Slurm

Slurm

Slurm Workload Manager is MSI's new Job Scheduler

What is Slurm?

Slurm is a best-in-class, highly-scalable scheduler for HPC clusters. It allocates resources, provides a framework for executing tasks, and arbitrates contention for resources by managing queues of pending work.

Why is MSI transitioning to the Slurm scheduler?

Slurm has become an industry standard for scheduling among HPC centers. It’s an open-source scheduler with a plugin framework that allows us to leverage tools developed at other centers. It is capable of stable management of a larger number of jobs than our current scheduler. Finally, it’s architecture opens opportunities to leverage technologies that will be useful for many areas of scientific computation.

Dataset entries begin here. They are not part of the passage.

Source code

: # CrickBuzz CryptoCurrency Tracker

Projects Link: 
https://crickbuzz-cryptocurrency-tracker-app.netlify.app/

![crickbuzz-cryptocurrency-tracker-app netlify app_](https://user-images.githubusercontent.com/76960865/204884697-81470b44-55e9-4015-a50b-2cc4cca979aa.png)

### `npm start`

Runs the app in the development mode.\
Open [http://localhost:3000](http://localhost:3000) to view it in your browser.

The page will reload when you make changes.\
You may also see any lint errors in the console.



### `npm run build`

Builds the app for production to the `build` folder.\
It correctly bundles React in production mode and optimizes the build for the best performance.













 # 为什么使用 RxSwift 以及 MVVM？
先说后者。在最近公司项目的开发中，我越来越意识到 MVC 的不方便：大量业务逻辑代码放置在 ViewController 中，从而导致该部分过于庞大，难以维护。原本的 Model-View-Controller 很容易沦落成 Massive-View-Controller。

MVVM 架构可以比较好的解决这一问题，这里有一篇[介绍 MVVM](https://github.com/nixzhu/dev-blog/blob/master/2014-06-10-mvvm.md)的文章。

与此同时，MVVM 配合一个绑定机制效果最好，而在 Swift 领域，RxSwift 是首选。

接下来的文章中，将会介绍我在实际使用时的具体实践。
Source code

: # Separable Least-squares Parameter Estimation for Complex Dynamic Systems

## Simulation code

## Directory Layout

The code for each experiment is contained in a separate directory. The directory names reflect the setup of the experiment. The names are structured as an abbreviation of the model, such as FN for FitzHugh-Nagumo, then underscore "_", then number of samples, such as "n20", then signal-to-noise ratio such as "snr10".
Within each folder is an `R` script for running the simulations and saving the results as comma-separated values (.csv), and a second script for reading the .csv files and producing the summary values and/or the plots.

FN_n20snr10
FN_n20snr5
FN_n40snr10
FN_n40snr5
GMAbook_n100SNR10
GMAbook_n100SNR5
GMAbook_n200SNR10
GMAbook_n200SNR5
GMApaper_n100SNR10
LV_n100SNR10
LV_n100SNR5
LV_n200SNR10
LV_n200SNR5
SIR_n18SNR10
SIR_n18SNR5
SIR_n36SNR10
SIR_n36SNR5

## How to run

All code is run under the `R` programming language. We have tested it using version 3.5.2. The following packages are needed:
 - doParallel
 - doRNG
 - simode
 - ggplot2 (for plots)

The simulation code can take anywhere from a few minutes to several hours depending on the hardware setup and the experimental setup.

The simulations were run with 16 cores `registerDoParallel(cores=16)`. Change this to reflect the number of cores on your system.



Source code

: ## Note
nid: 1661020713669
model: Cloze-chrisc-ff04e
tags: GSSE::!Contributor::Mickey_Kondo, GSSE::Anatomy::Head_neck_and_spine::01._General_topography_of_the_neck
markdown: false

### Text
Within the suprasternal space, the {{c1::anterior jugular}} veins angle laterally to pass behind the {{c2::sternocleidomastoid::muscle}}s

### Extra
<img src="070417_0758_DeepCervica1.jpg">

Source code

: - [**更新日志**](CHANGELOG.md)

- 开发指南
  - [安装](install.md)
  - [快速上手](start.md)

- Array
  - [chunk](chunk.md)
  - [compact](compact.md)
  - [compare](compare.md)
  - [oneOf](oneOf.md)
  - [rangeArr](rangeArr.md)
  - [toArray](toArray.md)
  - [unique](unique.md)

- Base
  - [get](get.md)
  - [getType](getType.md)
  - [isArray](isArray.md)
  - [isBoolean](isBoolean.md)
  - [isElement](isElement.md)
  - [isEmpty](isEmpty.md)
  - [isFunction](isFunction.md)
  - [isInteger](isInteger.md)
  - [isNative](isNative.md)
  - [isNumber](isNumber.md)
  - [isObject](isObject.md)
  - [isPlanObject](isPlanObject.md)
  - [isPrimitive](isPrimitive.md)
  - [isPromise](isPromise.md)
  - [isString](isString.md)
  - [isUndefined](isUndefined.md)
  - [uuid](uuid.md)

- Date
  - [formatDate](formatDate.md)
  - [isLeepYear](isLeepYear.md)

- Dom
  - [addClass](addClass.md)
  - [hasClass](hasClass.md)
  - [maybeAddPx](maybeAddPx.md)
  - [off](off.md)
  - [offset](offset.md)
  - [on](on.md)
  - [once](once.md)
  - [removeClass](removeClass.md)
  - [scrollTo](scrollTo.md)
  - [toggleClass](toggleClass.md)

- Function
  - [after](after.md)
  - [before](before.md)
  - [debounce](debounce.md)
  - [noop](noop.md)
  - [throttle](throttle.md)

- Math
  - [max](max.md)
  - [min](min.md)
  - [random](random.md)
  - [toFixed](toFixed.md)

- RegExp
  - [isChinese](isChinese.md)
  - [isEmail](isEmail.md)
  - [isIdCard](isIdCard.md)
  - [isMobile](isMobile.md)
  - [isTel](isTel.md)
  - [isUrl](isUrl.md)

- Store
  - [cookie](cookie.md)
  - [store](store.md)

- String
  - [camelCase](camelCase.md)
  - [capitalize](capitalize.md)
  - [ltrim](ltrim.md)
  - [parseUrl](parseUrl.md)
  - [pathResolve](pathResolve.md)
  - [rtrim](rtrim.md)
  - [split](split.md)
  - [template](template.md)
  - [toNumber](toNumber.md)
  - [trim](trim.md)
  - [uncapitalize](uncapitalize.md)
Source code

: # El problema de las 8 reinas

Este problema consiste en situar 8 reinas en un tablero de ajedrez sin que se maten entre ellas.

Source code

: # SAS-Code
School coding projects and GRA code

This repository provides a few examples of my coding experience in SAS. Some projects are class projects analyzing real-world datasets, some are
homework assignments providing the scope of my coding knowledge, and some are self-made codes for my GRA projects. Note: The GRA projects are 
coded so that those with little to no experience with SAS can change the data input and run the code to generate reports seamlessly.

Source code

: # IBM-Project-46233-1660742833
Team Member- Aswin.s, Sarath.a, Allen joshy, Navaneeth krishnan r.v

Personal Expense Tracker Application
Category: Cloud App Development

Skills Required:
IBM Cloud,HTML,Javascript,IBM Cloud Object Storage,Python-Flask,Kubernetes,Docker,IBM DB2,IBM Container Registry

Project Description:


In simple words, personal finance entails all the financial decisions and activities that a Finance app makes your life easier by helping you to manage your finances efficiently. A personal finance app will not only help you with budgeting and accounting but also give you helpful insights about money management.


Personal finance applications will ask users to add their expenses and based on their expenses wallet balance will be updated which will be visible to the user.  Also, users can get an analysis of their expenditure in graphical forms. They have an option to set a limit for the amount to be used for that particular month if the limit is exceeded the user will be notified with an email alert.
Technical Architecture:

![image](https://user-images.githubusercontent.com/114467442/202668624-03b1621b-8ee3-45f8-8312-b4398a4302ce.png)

How does the transition to Slurm impact my work on MSI systems?
The most obvious adjustment everyone will need to make is to learn a new set of commands for submitting jobs and checking on job status. If you have written scripts that depend on the job scheduler, they will need to be modified to match the syntax used in Slurm. This is also true of some software that MSI maintains. 
 
When you run jobs using Slurm, there will be no SUs deducted from your SU allocation. Group job limits will change over the next couple months as we migrate nodes from the other cluster. ESO customers have received an email on October 15th containing important information regarding the transition of paid SUs and SU accounting for ESO customers.
Resources
MSI has put together resources for users to help groups get started using Slurm. A recorded tutorial session on using Slurm is also now available. Please see the list of links below for more information on various topics related to Slurm, and how to get started using Slurm:

Getting Started Using Slurm

Tutorial Materials

Other Slurm Documentation

Timeline for Transition

MSI will be sending regular updates over the next few months to remind users of upcoming important dates and link to the resources available to aid your group in the transition over to the new scheduler. Please see the dates below for a general timeline for the Slurm transition.

 

November 1st, 2020: Minimum of 30% of all MSI systems will be moved over to the Slurm scheduler. Depending on congestion levels in the Slurm portion of MSI systems, this percentage may increase, but will not exceed 80% of the system before December 1st, 2020.

 

December 1st, 2020: Minimum of 80% of all MSI systems will be moved over to the Slurm scheduler. Depending on congestion levels in the Slurm portion of MSI systems, this percentage may increase, but will not exceed 90% of the system before January 1st, 2021.

 

January 1st, 2021: Minimum of 90% of all MSI systems will be moved over to the Slurm scheduler. Depending on congestion levels in the Slurm portion of MSI systems, this percentage may increase, but will not exceed 100% of the system before January 6th, 2021. Additionally, all SU allocations will expire on this day, and groups* will not be able to start new PBS jobs starting on January 1st. Existing PBS jobs will continue to run through to completion.

*With a few rare exceptions

 

January 6th, 2021 (MSI Maintenance Day): 100% of all MSI systems will be moved over to the Slurm scheduler. Users will no longer be able to submit jobs using PBS.